◆ Instructions to follow ◆
Look through the records and copy each line that has "linejoin" in it.

====== Task input ======

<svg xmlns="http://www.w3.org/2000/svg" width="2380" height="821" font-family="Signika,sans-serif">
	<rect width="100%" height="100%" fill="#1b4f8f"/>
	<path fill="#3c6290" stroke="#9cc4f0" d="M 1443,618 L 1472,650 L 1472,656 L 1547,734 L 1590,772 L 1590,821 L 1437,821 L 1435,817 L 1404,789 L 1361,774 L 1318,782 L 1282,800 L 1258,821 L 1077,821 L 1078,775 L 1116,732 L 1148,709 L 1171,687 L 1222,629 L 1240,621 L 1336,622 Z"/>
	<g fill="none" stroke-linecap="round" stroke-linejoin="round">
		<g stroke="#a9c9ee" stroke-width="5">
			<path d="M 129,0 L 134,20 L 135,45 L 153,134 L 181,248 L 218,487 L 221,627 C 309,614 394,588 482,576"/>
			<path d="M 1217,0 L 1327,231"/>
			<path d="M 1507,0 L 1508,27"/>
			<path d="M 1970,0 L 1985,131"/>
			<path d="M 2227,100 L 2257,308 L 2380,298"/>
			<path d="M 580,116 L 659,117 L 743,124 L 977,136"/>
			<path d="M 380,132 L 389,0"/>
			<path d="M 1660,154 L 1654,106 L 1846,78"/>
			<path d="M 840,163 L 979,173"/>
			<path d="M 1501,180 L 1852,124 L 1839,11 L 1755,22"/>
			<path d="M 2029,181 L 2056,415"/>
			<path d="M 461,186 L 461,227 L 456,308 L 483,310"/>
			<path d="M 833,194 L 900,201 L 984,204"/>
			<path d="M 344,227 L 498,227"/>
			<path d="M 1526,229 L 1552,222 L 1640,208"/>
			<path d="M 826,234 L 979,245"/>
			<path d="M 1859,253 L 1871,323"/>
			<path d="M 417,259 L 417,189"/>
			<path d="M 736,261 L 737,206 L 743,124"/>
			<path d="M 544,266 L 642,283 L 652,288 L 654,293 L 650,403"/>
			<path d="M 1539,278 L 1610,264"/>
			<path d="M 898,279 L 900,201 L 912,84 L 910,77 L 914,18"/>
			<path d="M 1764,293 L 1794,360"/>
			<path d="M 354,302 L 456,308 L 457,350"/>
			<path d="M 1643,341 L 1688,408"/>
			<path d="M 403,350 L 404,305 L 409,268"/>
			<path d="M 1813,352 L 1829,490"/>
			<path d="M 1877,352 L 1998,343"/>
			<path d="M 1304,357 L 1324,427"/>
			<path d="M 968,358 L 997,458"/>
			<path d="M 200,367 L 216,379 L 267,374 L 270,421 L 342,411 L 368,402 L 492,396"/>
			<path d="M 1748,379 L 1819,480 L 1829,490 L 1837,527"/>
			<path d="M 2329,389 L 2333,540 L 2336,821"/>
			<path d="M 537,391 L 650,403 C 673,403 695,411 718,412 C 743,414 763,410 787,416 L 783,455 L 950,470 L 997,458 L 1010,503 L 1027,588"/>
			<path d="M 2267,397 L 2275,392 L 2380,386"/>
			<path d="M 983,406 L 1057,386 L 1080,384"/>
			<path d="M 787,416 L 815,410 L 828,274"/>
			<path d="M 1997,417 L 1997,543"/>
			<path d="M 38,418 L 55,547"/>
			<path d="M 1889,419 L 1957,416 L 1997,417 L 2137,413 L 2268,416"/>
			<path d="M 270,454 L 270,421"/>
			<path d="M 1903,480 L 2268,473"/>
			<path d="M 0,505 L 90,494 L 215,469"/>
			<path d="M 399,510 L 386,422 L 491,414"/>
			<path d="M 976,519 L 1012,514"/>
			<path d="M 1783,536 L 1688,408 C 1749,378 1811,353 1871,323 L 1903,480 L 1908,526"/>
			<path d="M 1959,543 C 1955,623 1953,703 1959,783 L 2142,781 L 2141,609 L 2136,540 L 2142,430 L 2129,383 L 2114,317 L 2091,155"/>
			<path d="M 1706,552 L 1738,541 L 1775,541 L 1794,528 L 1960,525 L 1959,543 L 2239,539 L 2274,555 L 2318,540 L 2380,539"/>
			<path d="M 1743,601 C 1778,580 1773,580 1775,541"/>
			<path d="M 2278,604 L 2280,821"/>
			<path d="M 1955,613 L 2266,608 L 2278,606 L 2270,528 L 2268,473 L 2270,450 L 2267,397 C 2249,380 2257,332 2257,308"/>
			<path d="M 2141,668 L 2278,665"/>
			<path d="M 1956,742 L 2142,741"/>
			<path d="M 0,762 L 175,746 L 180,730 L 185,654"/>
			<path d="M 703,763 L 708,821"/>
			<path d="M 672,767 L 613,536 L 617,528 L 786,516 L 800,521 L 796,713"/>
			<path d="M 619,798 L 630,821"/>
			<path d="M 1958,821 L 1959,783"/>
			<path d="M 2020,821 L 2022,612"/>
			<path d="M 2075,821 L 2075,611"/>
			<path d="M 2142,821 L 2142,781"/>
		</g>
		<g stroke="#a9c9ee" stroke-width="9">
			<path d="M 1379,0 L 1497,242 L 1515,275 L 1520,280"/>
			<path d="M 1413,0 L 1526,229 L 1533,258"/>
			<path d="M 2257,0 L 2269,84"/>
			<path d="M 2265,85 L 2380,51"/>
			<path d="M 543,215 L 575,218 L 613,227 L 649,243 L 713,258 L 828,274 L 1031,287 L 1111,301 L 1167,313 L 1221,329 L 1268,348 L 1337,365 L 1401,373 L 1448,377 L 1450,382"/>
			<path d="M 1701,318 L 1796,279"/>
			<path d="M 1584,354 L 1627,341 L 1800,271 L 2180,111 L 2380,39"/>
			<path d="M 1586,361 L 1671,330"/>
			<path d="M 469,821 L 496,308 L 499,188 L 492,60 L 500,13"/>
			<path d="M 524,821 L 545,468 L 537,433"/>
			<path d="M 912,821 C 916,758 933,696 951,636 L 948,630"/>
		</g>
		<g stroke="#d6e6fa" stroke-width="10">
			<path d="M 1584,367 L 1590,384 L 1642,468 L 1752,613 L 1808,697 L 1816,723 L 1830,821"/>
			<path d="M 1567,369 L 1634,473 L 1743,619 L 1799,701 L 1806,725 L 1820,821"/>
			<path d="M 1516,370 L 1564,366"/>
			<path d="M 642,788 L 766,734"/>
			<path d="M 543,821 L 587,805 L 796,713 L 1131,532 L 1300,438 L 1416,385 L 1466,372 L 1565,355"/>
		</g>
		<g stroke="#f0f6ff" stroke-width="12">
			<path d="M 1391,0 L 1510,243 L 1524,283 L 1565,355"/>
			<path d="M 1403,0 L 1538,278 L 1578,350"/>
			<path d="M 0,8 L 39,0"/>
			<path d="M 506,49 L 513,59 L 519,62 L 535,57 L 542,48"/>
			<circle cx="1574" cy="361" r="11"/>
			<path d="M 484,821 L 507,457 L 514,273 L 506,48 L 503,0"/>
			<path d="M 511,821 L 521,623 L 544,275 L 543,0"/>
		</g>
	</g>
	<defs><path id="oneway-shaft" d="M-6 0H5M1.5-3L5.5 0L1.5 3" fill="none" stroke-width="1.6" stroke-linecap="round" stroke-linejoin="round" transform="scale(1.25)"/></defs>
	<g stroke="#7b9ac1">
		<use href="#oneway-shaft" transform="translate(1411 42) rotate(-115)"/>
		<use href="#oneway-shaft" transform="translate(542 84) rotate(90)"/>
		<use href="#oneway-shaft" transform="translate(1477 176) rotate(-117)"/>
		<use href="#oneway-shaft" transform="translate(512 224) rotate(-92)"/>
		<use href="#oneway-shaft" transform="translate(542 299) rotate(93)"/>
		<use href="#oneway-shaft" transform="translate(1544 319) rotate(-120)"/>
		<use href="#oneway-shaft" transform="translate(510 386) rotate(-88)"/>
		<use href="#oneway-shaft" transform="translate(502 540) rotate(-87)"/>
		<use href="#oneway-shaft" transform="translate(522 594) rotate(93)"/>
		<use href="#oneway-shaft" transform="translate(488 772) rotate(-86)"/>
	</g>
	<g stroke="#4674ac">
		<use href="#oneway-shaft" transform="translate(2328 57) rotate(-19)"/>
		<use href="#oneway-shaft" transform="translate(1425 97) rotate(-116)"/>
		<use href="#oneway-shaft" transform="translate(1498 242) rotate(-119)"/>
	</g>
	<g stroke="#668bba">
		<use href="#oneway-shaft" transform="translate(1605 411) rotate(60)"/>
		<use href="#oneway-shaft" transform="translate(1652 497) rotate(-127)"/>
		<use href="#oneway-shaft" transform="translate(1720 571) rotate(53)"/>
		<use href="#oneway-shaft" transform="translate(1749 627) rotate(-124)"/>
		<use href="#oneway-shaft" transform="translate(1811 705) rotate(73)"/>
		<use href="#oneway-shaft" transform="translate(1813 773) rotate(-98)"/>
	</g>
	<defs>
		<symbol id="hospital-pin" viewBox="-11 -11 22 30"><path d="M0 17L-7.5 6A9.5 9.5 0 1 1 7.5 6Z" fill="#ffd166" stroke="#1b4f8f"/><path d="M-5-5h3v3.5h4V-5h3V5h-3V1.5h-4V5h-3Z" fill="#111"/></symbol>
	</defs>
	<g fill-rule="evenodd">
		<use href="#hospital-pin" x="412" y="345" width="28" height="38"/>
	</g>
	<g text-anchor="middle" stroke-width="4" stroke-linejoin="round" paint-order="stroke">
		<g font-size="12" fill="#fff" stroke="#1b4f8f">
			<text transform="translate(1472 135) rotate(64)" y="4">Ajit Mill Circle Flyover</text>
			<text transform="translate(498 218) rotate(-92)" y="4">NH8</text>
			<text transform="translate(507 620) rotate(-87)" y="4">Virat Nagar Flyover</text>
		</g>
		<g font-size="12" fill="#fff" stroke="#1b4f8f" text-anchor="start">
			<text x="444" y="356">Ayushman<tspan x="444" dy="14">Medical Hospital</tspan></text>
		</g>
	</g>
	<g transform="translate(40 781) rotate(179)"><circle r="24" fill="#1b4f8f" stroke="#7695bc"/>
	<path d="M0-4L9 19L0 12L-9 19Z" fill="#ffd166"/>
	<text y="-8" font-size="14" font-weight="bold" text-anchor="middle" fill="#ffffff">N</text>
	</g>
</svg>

======

◆ Completed exercise ◆
	<g fill="none" stroke-linecap="round" stroke-linejoin="round">
	<defs><path id="oneway-shaft" d="M-6 0H5M1.5-3L5.5 0L1.5 3" fill="none" stroke-width="1.6" stroke-linecap="round" stroke-linejoin="round" transform="scale(1.25)"/></defs>
	<g text-anchor="middle" stroke-width="4" stroke-linejoin="round" paint-order="stroke">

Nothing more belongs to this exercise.